6. A stable intranasal composition according to any one of the preceding claims, wherein the penetration enhancer is selected from bile salts, Vitamin E TPGS, Alkyl Maltosides , or non-ionic, anionic or amphoteric surfactants having HLB value 8- 14 or combination thereof.

7. A stable intranasal composition according to any one of the preceding claims, wherein the penetration enhancer is sodium glycocholate, sodium taurocholate, sodium deoxycholate, tetradecyl maltoside, dodecyl maltoside or a combination thereof.

8. A stable intranasal composition as claimed in any one of the preceding claims wherein the amount of penetration enhancer or their combination is up to 2.5 % w/v of the composition.

9. A stable intranasal composition as claimed in any one of the preceding claims wherein the mucoadhesive agent is selected from synthetic polymers such as Cellulose derivatives; Poly (acrylic acid) polymers such as carbopols; Poly (hydroxyethyl methylacrylate); Poly (ethylene oxide); Poly (vinyl pyrrolidone); Poly (vinyl alcohol) polymers or natural polymers such as Tragacanth, Sodium alginate, Karaya gum, Guar gum, Xanthan gum, Lectin, Soluble starch, Gelatin, Pectin and Chitosan or any combination thereof .

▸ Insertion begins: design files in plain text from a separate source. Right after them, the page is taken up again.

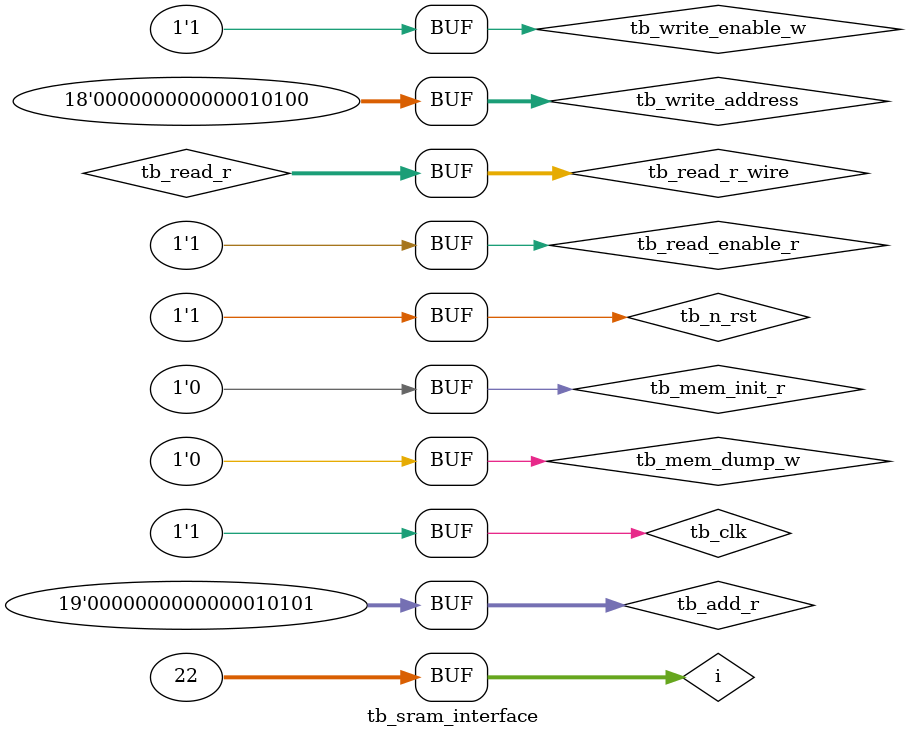
<source format=sv>

	`timescale 1 ns/1 ns
	module tb_sram_interface ();

   // Constant parameters
   localparam CLK_PERIOD = 10;    //100 MHZ clock

		// Generic 
		reg tb_clk;
		reg tb_n_rst;   
		reg tb_start;
		reg [3:0] tb_to_add;

		// Read SRAM
		reg tb_read_enable_r;
		reg tb_mem_init_r;
		reg [18:0] tb_add_r;
		wire [7:0] tb_read_r;
		wire [7:0] tb_read_r_wire;
		assign tb_read_r_wire = (tb_read_enable_r == 1) ? tb_read_r : 16'hz;

		// For write SRAM
		reg tb_write_enable_w;
		reg tb_mem_dump_w;
		reg [17:0] tb_write_address;
		reg [7:0] tb_write_data;
		wire [7:0] tb_write_data_wire;
		assign tb_write_data_wire = (tb_write_enable_w == 1) ? tb_write_data : 16'hz;

		integer i;

	sram_interface dut
	(

		.read_data(tb_read_r),

		.write_data(tb_write_data)
	);

	off_chip_sram_write instance_write
	(
		.mem_clr(!tb_n_rst),
		.mem_init(1'b0),
		.mem_dump(tb_mem_dump_w),
		.verbose(1'b0),
		.init_file_number(1'b0),
		.dump_file_number(1'b0),
		.start_address(1'b0),
		.last_address(21),
		.read_enable(1'b0),
		.write_enable(tb_write_enable_w),
		.address(tb_write_address),
		.data(tb_write_data_wire)
	);

	off_chip_sram_read instance_read
	(
		.mem_clr(1'b0),
		.mem_init(tb_mem_init_r),
		.mem_dump(1'b0),
		.verbose(1'b0),
		.init_file_number(1'b0),
		.dump_file_number(1'b0),
		.start_address(1'b0),
		.last_address(21),
		.read_enable(tb_read_enable_r),
		.write_enable(1'b0),
		.address(tb_add_r),
		.data(tb_read_r)
	);

   // Generate tb_clk
   always begin
      tb_clk = 1'b0;
      #(CLK_PERIOD/2);
      tb_clk = 1'b1;
      #(CLK_PERIOD/2);
   end

	// Test code
	initial begin: TEST_BENCH

	tb_write_enable_w = 1'b0;
	tb_read_enable_r = 1'b0;

	// Reset system
	tb_n_rst = 1'b0;
	#CLK_PERIOD;
	tb_n_rst = 1'b1;
	#CLK_PERIOD;
	#CLK_PERIOD;
	
	tb_mem_init_r = 1'b0;
	#(CLK_PERIOD);
	tb_mem_init_r = 1'b1;
	#(CLK_PERIOD);
	#(CLK_PERIOD);
	tb_mem_init_r = 1'b0;
	#(CLK_PERIOD);
	#(CLK_PERIOD);

	tb_write_enable_w = 1'b1;
	tb_read_enable_r = 1'b1;

	// Read in 20 values 
	for (i = 1; i <= 21; i = i + 1) begin
		tb_add_r = i;
		tb_write_address = i-1;
		#(CLK_PERIOD);
	end

	// Dump data to output file
	tb_mem_dump_w = 1'b1;
	#CLK_PERIOD;
	tb_mem_dump_w = 1'b0;

	$display("Memory Dumped!");

	end

endmodule

</source>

10. A stable intranasal composition as claimed in any one of the preceding claims wherein the mucoadhesive agent is upto 5 % by weight of the composition.

1 1 . A stable intranasal composition as claimed in any one of the preceding claims wherein the preservative is selective from Benzalkonium chloride, methyl paraben, ethyl paraben, propyl paraben, benzoic acid, benzyl alcohol, bronopol, butylated, hydroxyl anisole, butylated hydroxyl toluene, chlorocresol, or Isopropyl alcohol or combination thereof.

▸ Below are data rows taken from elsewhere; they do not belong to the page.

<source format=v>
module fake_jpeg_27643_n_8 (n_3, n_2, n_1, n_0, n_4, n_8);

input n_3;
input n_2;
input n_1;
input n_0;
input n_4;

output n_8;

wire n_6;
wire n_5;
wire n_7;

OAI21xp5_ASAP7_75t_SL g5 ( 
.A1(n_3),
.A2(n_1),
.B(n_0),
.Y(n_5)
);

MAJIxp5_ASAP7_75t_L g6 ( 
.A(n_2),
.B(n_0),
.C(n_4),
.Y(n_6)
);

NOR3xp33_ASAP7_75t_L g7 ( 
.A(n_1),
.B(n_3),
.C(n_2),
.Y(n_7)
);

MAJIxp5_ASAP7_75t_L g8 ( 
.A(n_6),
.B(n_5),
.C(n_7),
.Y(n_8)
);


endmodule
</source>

12. A stable intranasal composition as claimed in claim 1 1 wherein the preservative is upto 4 % by weight of the composition.

13. A stable intranasal composition as claimed in any one of the preceding claims wherein the humectants are selected from glycerine, sodium lactate, sorbitol, Xylitol, butylenes glycol.

14. A stable intranasal composition as claimed in claim 13 wherein the humectants is 5% by weight of the composition.